Mary a.k.a. "Mighty Mary" and "Murderous Mary", a circus elephant executed on September 13, 1916 in Erwin, Tennessee. She was hanged by a railroad derrick car at the Clinchfield Railroad yard. This is the only known elephant hanging in history. Mary, who toured with the Sparks World Famous Shows circus, killed her inexperienced keeper, Walter "Red" Eldridge, on September 12, 1916 during a circus parade in Kingsport, Tennessee. Eldridge had supposedly hit Mary's tusk or ear when she wandered from the parade line to eat a piece of discarded watermelon.
Modoc,an Indian Elephant who performed in the North Circus in New York,N.Y., and later starred on Ralph Helfer's famous 1960's show,Daktari. Two books involve her, The Beauty of the Beasts, and Modoc, both by Ralph Helfer.
Mona - euthanized June 21, 2007 at the Birmingham Zoo in Birmingham, Alabama. Thought, at 60, to have been the oldest Asian elephant in the United States. After the death of her companion, Susie, Mona's health and living conditions were the subject of a long campaign to have her transferred out of the zoo to a sanctuary.
Motty, the only confirmed Asian/African hybrid elephant; survived for just 12 days
Norma Jean, struck by lightning, c. 1972, during a circus parade in Oquawka, Illinois. She was buried where she died, and a marker now lies on this spot.
Old Bet, an early American circus elephant owned by Hachaliah Bailey. On July 24, 1816, she was shot and killed while on tour near Alfred, Maine by a farmer who thought it was sinful for poor people to waste money on a traveling circus. Old Bet's owner responded by building a three story memorial called the Elephant Hotel which now serves as a town hall.

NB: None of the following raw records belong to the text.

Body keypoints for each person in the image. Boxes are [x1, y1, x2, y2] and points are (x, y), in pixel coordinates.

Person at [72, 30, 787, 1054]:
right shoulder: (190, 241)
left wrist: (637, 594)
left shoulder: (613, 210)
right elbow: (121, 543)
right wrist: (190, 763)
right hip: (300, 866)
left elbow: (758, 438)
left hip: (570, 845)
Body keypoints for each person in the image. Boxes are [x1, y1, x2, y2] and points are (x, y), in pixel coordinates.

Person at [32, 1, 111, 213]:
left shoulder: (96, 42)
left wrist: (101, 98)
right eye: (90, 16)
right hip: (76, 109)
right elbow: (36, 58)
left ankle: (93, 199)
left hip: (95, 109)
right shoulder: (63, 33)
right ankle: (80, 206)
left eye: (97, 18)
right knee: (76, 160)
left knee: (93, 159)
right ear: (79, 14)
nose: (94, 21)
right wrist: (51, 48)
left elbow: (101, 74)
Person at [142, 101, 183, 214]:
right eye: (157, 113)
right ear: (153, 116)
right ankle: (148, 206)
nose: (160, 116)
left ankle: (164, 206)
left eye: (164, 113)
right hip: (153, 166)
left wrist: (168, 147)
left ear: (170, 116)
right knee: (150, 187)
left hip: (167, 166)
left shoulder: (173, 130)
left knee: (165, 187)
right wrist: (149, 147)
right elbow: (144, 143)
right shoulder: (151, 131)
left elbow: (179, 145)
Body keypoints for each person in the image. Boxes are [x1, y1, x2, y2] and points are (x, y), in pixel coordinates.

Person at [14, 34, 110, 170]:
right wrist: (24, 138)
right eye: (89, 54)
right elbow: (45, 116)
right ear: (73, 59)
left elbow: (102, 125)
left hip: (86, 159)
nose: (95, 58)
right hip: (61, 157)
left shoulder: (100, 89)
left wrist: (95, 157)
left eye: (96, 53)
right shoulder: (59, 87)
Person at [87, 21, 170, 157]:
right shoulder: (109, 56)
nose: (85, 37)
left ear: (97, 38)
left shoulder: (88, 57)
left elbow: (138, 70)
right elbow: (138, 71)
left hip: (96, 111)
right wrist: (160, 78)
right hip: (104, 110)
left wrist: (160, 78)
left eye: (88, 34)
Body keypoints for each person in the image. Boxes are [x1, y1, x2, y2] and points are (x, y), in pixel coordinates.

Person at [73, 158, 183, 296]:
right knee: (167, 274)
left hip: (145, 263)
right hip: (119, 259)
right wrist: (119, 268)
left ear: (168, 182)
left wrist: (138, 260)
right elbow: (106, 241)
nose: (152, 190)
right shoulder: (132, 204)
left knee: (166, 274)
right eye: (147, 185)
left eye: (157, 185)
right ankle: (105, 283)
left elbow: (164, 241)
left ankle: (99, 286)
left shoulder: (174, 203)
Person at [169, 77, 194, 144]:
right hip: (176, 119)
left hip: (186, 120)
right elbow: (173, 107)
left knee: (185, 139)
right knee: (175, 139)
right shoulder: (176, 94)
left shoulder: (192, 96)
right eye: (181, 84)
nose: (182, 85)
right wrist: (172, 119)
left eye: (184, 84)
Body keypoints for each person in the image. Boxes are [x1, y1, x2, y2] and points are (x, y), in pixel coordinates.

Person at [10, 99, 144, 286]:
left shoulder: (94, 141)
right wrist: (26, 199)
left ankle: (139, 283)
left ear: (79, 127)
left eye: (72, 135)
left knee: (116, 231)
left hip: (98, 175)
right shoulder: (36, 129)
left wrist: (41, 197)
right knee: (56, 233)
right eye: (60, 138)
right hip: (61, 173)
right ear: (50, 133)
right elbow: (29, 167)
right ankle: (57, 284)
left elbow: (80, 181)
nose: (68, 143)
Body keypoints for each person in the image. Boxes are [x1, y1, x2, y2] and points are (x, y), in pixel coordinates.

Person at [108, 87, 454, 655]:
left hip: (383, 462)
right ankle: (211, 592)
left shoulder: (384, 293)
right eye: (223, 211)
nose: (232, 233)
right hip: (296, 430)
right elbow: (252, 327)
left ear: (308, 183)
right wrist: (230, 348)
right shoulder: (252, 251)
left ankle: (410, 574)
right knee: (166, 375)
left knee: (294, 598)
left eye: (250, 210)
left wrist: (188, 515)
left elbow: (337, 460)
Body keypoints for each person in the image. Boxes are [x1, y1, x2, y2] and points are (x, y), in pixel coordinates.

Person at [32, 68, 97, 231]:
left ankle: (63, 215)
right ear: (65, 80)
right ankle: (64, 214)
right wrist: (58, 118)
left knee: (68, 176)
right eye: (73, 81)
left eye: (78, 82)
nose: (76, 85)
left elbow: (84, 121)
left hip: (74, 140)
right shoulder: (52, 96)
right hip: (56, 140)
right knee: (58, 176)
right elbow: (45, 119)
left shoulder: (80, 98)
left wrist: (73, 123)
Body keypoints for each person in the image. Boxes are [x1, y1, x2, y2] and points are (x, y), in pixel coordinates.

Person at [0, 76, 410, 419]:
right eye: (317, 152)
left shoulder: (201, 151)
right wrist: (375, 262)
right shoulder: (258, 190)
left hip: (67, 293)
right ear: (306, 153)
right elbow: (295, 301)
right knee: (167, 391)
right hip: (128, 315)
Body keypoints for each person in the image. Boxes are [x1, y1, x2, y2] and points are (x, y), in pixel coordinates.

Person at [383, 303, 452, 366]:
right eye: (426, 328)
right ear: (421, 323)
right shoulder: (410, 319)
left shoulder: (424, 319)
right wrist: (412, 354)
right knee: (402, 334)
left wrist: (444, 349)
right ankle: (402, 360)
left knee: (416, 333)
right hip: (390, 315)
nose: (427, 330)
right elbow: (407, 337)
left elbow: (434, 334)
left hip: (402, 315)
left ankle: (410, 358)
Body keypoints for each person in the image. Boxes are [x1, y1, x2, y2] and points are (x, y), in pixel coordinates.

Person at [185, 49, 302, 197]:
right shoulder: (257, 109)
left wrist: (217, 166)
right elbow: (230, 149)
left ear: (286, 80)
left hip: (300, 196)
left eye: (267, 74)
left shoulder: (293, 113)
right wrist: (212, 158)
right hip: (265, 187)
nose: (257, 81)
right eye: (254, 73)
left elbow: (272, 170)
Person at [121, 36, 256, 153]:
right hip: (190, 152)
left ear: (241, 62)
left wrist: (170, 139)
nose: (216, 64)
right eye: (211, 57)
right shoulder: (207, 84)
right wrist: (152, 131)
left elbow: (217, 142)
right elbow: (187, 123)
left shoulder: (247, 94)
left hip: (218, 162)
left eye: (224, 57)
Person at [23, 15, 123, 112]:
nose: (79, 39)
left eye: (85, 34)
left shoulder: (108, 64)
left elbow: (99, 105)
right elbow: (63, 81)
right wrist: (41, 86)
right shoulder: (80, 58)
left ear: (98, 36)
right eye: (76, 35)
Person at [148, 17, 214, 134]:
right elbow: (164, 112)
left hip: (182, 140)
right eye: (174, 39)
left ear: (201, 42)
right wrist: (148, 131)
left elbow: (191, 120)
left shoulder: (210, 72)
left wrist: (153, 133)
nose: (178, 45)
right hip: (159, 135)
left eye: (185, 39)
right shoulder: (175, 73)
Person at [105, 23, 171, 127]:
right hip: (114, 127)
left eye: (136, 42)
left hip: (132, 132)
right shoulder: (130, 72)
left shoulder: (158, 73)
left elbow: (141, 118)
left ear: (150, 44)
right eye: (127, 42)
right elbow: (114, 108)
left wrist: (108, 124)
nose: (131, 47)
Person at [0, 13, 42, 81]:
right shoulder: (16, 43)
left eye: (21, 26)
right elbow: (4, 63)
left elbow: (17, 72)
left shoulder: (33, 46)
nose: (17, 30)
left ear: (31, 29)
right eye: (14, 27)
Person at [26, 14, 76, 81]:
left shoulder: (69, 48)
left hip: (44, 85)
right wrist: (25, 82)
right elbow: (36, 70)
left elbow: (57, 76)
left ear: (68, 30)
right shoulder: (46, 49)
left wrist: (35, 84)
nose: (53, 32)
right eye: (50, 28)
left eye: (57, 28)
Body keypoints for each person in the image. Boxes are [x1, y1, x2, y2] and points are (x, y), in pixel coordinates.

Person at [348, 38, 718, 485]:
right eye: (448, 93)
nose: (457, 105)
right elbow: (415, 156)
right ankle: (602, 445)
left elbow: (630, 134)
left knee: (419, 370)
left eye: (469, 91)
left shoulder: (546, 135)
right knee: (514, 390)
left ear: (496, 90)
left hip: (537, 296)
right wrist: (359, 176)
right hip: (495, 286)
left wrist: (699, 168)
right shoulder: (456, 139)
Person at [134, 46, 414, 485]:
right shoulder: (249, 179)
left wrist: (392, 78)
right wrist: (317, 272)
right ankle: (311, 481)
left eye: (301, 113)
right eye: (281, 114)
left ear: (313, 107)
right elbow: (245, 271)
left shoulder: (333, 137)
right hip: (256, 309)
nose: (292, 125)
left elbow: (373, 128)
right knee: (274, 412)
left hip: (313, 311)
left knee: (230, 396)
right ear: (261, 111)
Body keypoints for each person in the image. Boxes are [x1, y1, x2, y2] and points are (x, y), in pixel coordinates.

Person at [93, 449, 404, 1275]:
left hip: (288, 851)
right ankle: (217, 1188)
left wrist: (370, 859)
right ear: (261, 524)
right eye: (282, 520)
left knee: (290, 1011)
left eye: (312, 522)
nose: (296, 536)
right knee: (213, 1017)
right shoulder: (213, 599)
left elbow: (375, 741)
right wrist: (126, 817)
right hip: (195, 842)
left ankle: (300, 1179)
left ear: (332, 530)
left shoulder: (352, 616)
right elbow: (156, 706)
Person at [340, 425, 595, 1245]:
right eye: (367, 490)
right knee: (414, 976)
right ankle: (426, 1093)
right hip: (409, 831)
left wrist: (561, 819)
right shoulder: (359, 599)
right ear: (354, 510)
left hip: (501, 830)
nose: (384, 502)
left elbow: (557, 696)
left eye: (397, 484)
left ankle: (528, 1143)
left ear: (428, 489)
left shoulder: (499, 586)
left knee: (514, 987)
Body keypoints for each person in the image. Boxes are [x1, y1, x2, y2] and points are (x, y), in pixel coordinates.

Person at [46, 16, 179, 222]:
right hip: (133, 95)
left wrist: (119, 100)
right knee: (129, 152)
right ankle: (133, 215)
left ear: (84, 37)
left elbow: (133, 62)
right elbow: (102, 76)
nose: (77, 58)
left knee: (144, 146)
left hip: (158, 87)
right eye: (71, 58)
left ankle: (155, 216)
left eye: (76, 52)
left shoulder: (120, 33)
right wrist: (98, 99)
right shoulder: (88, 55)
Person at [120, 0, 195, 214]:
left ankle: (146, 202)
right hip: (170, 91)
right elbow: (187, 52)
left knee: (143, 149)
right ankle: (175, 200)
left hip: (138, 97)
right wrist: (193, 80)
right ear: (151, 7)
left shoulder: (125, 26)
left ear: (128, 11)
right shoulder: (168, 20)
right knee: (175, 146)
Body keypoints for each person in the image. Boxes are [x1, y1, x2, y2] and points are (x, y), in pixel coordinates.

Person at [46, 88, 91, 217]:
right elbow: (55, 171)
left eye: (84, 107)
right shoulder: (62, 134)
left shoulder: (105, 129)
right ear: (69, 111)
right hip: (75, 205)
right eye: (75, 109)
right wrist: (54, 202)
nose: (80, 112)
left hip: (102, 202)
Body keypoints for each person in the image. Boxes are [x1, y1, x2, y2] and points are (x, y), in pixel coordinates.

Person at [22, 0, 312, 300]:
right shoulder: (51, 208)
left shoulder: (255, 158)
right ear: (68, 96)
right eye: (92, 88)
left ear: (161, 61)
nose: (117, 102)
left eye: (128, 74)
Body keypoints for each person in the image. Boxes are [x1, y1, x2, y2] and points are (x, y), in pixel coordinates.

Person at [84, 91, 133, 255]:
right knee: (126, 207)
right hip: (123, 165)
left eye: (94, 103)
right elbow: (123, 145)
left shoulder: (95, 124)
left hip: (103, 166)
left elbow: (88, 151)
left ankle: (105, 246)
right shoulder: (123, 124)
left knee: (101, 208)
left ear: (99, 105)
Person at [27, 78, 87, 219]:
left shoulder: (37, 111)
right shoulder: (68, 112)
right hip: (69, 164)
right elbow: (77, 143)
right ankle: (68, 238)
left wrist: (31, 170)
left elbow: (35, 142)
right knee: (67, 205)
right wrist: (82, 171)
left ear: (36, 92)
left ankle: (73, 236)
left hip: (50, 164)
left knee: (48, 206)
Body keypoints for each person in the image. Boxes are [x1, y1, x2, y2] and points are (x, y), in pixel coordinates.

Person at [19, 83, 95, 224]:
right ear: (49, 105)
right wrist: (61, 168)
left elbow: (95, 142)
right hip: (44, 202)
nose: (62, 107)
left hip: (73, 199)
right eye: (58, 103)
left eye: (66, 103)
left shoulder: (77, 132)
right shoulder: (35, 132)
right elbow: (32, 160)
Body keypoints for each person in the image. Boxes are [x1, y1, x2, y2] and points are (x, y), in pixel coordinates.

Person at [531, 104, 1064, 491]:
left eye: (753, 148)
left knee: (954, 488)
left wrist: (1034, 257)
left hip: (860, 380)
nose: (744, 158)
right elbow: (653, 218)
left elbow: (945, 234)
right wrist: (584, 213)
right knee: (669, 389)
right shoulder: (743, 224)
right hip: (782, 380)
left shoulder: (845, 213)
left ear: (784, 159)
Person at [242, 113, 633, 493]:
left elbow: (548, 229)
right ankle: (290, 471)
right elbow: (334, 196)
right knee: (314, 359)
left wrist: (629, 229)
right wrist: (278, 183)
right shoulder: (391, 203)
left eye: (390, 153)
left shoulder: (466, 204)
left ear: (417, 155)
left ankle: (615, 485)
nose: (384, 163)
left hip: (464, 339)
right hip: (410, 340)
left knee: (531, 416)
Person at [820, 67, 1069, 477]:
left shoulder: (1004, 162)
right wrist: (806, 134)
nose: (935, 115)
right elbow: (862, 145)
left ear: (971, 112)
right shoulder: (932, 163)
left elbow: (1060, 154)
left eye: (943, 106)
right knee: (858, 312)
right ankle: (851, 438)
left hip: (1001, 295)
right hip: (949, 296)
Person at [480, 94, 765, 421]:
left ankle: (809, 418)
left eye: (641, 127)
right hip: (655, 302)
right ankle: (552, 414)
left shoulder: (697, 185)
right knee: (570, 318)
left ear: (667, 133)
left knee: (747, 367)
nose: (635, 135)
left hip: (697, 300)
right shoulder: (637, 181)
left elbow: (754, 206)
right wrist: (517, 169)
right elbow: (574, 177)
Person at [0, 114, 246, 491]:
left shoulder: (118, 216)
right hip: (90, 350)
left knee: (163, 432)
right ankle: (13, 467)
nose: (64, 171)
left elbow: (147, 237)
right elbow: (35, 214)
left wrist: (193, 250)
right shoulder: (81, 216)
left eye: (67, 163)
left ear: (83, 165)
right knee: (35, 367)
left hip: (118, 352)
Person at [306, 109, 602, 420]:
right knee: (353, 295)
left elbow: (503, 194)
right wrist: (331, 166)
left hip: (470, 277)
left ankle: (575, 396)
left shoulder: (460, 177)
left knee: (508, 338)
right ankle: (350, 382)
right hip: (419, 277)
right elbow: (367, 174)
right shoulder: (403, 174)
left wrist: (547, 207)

Packy (1962— ), resident of Oregon Zoo (formerly Washington Park Zoo, originally Portland Zoo) in Portland, Oregon. First Asian elephant born in the Western Hemisphere in 44 years. Now the patriarch of the zoo's herd and has sired seven offspring (although four have died).
Elefante Pino, (12/15/1981–present) Cuba's most famous elephant. Was housed in the Camaguey zoo since in captivity. Pino is best known for its love affair with a goat that entered its enclosure from a neighboring exhibit.
Toung Taloung, "the Sacred White Elephant of Burma", purchased by P. T. Barnum from the King of Siam for $250,000 – said to be the origin of the expression White Elephant meaning something "more expensive to keep than its worth"
Tyke, a circus elephant who on August 20, 1994 in Honolulu, Hawaii, killed her trainer Allen Campbell and gored her groom Dallas Beckwith, causing severe injuries during a Circus International performance before hundreds of horrified spectators. Tyke then bolted from the arena and ran through downtown streets of Kakaako for more than 30 minutes. Police fired 86 shots at Tyke, who eventually collapsed from the wounds and died.